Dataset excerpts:
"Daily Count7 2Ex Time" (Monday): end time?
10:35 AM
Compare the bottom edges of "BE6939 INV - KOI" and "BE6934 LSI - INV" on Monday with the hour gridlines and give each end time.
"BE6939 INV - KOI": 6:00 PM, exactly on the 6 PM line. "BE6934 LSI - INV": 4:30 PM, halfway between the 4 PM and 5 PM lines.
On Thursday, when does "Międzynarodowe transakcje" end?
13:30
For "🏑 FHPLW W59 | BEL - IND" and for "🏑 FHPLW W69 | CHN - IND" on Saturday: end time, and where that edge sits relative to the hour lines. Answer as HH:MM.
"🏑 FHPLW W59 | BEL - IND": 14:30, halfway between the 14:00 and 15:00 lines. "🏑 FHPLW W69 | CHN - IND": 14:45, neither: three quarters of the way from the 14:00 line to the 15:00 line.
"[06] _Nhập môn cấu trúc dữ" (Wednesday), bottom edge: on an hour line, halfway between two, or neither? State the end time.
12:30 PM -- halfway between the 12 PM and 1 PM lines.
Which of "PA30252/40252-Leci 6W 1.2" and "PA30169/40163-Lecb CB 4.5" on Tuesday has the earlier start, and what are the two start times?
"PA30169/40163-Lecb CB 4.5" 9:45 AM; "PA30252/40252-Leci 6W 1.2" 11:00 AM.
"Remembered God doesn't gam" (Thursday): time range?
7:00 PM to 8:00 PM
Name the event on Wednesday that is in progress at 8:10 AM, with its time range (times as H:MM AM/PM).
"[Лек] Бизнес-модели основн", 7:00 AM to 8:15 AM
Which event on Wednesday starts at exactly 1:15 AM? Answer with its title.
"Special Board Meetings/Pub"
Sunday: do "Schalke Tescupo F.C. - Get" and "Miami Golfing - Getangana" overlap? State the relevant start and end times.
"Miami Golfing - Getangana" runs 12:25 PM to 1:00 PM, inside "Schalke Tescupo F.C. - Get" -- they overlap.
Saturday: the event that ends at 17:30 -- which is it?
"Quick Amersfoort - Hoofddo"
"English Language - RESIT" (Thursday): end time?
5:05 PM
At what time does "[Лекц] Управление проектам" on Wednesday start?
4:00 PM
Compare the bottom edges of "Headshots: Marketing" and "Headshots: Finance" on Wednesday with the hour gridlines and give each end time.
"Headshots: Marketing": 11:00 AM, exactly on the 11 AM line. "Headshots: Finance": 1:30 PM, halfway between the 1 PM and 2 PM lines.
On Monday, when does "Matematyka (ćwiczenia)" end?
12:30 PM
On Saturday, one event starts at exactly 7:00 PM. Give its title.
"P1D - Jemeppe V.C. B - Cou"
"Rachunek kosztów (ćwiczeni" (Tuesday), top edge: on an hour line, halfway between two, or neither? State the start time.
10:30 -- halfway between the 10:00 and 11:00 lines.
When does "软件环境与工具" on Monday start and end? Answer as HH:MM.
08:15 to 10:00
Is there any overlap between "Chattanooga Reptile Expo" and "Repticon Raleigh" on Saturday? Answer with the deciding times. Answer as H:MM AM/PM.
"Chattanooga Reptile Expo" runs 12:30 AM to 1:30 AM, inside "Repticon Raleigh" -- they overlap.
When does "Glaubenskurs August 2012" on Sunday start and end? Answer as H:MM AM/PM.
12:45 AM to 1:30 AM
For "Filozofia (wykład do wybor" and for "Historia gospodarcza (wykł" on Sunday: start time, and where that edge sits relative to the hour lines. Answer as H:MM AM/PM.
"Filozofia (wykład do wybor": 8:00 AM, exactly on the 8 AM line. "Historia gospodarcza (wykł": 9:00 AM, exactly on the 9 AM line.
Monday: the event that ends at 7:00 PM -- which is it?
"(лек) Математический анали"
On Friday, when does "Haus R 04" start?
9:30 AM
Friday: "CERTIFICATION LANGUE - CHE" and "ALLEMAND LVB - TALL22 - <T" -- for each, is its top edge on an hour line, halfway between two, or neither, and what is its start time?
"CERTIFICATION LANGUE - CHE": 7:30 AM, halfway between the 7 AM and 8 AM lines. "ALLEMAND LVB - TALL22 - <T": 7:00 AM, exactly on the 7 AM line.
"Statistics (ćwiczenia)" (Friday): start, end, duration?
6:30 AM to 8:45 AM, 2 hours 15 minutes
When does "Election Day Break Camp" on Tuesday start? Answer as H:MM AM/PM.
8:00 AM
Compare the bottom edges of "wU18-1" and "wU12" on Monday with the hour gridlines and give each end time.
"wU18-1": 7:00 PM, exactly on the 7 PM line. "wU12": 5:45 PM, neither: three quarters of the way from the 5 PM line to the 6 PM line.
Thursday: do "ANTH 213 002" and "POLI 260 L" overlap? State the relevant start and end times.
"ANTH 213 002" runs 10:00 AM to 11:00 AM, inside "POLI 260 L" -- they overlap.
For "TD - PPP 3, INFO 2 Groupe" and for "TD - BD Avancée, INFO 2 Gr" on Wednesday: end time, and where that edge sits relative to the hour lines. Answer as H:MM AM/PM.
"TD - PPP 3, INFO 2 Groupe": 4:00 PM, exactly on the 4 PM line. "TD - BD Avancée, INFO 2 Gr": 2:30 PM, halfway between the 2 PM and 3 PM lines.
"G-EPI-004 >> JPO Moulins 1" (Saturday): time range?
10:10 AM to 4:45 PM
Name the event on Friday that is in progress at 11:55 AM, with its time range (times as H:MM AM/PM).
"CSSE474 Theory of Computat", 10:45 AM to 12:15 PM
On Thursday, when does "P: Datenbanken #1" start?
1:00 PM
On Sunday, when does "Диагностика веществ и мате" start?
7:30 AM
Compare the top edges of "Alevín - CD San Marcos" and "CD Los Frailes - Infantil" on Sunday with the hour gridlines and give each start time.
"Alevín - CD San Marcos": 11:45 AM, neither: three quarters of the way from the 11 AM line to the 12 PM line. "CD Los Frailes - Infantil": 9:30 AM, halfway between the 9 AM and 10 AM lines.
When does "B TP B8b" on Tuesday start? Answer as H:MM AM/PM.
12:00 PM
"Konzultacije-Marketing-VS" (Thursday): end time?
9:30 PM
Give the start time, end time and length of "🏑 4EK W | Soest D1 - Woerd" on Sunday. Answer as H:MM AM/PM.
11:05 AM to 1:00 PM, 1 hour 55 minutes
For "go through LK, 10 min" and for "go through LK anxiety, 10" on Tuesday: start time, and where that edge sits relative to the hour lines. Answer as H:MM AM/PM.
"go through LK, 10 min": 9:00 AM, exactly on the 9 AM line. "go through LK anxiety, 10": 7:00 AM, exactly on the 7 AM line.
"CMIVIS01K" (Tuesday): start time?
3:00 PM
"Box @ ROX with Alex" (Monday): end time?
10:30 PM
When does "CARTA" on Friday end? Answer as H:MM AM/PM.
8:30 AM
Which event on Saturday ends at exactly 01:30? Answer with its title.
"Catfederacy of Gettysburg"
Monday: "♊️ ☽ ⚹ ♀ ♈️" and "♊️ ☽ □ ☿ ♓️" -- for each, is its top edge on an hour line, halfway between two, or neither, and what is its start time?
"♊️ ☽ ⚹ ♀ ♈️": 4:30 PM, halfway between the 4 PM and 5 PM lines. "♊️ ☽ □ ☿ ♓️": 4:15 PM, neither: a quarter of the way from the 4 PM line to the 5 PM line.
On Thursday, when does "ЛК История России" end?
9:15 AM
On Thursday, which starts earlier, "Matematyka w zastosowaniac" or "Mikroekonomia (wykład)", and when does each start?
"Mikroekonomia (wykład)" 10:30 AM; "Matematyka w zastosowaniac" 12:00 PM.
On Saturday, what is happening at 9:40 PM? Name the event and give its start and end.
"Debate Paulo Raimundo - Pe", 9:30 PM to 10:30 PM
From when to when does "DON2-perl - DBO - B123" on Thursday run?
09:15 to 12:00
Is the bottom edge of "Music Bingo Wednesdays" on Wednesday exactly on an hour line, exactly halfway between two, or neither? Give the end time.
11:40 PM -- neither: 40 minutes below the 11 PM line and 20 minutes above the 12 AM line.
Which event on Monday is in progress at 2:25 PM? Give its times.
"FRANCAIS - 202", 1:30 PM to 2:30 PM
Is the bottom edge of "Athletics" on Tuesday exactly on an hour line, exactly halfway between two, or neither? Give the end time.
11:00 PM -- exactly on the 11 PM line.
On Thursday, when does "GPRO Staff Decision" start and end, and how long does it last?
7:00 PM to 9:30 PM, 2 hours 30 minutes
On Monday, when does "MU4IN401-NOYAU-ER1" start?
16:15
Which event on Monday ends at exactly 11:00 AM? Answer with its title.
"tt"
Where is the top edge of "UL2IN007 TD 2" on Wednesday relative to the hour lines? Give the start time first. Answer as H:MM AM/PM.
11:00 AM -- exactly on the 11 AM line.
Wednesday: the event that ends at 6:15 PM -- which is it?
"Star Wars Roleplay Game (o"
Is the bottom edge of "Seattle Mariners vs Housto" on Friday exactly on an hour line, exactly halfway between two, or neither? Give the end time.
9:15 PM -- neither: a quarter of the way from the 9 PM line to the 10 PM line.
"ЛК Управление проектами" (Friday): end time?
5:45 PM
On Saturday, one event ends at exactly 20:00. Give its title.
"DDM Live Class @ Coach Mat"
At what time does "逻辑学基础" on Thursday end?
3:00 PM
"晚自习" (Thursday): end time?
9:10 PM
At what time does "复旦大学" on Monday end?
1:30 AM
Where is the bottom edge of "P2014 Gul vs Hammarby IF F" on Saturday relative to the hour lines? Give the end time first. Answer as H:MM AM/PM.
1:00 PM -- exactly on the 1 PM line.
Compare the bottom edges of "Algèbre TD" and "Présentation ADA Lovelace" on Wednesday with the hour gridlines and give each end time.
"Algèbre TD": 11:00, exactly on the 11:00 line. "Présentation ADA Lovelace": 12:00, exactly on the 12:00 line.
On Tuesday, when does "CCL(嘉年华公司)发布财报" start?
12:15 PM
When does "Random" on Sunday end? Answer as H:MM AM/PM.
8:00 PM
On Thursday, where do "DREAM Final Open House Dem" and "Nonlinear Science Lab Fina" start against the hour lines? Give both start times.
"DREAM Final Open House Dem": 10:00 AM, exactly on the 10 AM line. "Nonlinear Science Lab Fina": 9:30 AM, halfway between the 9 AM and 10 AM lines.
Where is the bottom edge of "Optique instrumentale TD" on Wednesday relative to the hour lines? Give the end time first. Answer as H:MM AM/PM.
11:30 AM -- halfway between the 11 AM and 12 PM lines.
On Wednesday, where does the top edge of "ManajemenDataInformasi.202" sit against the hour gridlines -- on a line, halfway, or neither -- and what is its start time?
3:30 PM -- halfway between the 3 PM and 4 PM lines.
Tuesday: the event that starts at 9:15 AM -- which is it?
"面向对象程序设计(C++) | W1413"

The request
Copy out the stretch of the material above from the line containing "Compare the top" through the line containing "11:05 AM to 1:00 PM, 1 hour 55 minutes", with both of those lines included.

Task response
Compare the top edges of "Alevín - CD San Marcos" and "CD Los Frailes - Infantil" on Sunday with the hour gridlines and give each start time.
"Alevín - CD San Marcos": 11:45 AM, neither: three quarters of the way from the 11 AM line to the 12 PM line. "CD Los Frailes - Infantil": 9:30 AM, halfway between the 9 AM and 10 AM lines.
When does "B TP B8b" on Tuesday start? Answer as H:MM AM/PM.
12:00 PM
"Konzultacije-Marketing-VS" (Thursday): end time?
9:30 PM
Give the start time, end time and length of "🏑 4EK W | Soest D1 - Woerd" on Sunday. Answer as H:MM AM/PM.
11:05 AM to 1:00 PM, 1 hour 55 minutes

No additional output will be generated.